ZOiS Spotlight 26/2020

Holocaust education in Russia

by Issy Sawkins 01/07/2020
The „Tragedy of the nations“ monument in Moscow commemorates the victims of the Holocaust. © Maurice Savage / Alamy Stock Foto

Across the world, education has moved online in response to the Covid-19 pandemic. According to a survey by the Russian Public Opinion Research Centre, it is estimated that by early April 2020, 69 per cent of Russians were using the internet for education, an increase of 6 percentage points since February. Schools across Russia have had to digitally adapt their methods to continue teaching. When it comes to education about the Holocaust, the efforts of one organisation have been particularly important.

A history of Holocaust education in Russia

Holocaust education in Russia began in the 1990s through the efforts of individual teachers, rather than as a state-endorsed initiative. The turning point was the topic’s inclusion in a 2003 draft of the official Russian Standard of History Education, which has since made the Holocaust a compulsory topic in textbooks across the nation.

However, despite state sponsorship of Holocaust education, school textbooks in Russia dedicate only a few sentences to the subject. According to a researcher at the Russian Academy of Sciences, this reflects ‘the heritage of Soviet historiography in which the topic of Jews is missing, along with the topics of the pogroms, the Holocaust and state-sponsored antisemitism’.

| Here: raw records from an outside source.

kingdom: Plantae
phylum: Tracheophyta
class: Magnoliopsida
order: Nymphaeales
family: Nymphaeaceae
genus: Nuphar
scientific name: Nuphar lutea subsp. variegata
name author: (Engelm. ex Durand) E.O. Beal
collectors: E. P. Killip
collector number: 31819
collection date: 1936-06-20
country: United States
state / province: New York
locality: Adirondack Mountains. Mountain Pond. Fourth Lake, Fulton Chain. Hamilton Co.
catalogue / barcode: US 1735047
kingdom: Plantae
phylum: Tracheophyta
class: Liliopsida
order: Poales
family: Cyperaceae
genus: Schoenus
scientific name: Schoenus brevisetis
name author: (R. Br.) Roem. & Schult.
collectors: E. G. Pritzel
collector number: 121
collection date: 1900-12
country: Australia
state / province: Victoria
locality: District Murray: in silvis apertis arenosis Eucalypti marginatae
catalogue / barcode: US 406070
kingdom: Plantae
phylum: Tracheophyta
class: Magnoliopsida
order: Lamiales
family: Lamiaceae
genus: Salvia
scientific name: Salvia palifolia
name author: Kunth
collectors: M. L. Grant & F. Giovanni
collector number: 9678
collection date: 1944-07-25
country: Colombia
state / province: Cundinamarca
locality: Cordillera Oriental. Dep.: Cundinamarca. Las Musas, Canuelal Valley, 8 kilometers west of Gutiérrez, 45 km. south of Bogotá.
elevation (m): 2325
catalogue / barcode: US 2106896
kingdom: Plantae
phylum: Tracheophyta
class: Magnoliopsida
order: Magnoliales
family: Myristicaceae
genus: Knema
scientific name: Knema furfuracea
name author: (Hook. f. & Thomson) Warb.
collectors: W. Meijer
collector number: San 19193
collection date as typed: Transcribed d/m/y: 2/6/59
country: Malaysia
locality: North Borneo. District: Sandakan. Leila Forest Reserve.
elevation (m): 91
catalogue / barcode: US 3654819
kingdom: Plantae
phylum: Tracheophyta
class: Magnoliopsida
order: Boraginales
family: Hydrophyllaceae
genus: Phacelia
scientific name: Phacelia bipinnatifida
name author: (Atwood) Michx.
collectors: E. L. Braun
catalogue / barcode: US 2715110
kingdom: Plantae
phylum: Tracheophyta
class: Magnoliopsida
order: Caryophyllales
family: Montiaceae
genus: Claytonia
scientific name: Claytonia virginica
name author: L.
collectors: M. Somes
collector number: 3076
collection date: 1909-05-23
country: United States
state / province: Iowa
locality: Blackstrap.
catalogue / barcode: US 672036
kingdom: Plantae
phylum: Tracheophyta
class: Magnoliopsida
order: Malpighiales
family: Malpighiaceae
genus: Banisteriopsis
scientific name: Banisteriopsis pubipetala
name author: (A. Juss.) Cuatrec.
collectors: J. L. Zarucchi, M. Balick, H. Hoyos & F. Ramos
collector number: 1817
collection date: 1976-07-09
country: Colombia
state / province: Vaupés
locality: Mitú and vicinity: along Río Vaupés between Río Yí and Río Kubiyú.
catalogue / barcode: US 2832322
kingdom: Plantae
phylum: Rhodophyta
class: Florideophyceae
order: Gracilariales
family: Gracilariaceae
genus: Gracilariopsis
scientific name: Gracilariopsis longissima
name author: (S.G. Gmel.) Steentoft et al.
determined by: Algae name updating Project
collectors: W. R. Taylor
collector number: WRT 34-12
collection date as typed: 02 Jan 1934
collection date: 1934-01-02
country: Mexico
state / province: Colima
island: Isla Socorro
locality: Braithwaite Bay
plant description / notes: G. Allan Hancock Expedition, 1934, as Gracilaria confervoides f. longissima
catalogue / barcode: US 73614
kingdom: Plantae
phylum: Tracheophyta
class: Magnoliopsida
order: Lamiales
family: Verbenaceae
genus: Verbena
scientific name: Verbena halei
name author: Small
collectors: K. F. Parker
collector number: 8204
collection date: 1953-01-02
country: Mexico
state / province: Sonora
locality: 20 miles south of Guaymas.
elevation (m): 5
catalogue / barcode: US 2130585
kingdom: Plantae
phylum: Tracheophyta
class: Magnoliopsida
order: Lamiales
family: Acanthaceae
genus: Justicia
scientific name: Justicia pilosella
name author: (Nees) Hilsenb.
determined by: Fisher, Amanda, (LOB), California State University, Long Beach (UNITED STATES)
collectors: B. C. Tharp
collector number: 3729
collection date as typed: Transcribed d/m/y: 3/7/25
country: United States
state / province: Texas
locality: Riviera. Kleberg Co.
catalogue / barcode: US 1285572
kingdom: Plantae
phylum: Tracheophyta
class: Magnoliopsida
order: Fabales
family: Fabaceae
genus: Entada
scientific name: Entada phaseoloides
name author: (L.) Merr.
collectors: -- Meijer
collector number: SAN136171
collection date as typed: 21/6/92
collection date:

The Russian Research and Educational Holocaust Centre

This gap is addressed by the Russian Research and Educational Holocaust Centre, an NGO established in 1992. According to the organisation’s website, it was the first institution in the post-Soviet space to ‘preserve the memory of the victims of the Holocaust, create documentary exhibitions, [and] include themes of the Holocaust in educational programmes’. The centre has since engaged thousands of students and teachers with the Holocaust across Russia and abroad.

Since its founding, the Russian Research and Educational Holocaust Centre has published a plethora of materials for teachers, including its own textbooks, collections of documentary evidence, and methodological publications. The centre has always made many of those materials available online and hosts websites dedicated to its two current projects.

One of these projects is Return to Dignity, which is co-organised with the Russian Jewish Congress and seeks to bring the burials of victims of mass executions into line with Jewish traditions and the laws of the countries in which the victims are buried. The other project, Liberators, aims to restore the names of Red Army soldiers, officers, doctors, and nurses who treated released prisoners who documented the liberation of Auschwitz.

The online response to Covid-19

In response to the Covid-19 pandemic, the centre has posted more of its materials online and is employing new methods of online engagement. Every day between 3 April and 9 May 2020, the Authors of Victory project published a letter or diary entry written on the same date in 1945. These materials were republished by Russian newspapers and news agencies, educational institutions, and local administrations.

The letter writers came from different parts of the Soviet Union and worked in a variety of professions, including officers, pilots, artillerymen, doctors, journalists, and artists. The materials comprised those already published in the five volumes of the centre’s collection Save My Letters, supplemented by documents such as letters and diaries from state archives and museums across Russia.

An indication of the level of engagement by schools across Russia is the Relay Race of Memory, an event held to celebrate the seventy-fifth anniversary of Victory Day on 9 May 2020. The centre’s staff were recorded reading letters written by Red Army soldiers on 9 May 1945, and the video was published on the YouTube channel Culture of Dignity. Letters were also read by ninth-grade students, and teachers and students across Russia were invited to record themselves reading out soldiers’ letters and send the recordings to the centre.

The speed with which the Russian Research and Educational Holocaust Centre moved some of its materials online during the Covid-19 outbreak can, in part, be attributed to the centre’s existing online system. Yet, it also reflects the large numbers of teachers and students across Russia who engage with the centre’s materials by reading these letters, so that the information they contain can be more widely distributed.

Lack of recognition

Unfortunately, however, the centre faces other challenges beyond the current pandemic. Co- founder and co-chairman of the Russian Research and Educational Holocaust Centre Ilya Altman has lamented the lack of attention devoted to topics such as life under Nazi occupation, the role played by collaborators and the resistance in state education. He acknowledges that the Holocaust is not dealt with as a separate theme in history education: rather, if a pupil is interested in the topic, they have to study it by themselves. Altman has also commented on more general ‘troubling’ developments beyond the education sector: in 2012, a new plaque was displayed in Rostov-on-Don, the site of the murder of approximately 20,000 Jews, which referred to the victims as ‘peaceful citizens of Rostov-on-Don and Soviet prisoners of war’. Altman has also expressed his disappointment that even though Russia was involved in creating an International Holocaust Memorial Day on a date that commemorates the liberation of Auschwitz by the Red Army (27 January), the day is still not recognised in Russia.


Issy Sawkins completed a Masters in Political Sociology of Russia and Eastern Europe at University College London and is currently a PhD student at the History Department of the University of Exeter.